(Your assignment)
Reproduce, unaltered, the line with "Associations" along with every line that follows it in the records, up to the last.

▼

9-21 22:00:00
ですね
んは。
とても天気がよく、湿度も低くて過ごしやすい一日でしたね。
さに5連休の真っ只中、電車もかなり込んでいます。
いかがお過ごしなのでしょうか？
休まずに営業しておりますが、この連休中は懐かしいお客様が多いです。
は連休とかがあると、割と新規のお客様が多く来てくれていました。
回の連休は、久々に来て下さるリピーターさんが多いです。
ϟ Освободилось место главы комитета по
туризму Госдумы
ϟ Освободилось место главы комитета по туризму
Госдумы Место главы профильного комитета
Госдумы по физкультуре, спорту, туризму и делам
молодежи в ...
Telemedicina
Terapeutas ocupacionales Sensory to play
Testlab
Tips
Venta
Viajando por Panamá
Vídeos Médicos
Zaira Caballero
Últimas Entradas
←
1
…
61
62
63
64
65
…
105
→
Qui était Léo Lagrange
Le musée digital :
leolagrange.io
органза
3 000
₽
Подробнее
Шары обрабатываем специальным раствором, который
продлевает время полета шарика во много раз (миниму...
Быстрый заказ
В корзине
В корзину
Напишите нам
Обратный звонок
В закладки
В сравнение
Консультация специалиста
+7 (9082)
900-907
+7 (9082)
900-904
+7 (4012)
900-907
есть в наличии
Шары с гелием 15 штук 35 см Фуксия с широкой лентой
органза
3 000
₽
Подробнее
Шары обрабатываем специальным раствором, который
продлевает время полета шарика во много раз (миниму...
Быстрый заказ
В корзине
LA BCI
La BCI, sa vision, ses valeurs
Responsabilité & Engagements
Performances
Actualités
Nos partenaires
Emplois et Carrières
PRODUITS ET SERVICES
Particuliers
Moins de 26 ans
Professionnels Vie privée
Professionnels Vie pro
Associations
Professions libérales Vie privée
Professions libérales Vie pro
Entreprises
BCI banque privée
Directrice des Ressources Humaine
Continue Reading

▲

(Exercise solution)
Associations
Professions libérales Vie privée
Professions libérales Vie pro
Entreprises
BCI banque privée
Directrice des Ressources Humaine
Continue Reading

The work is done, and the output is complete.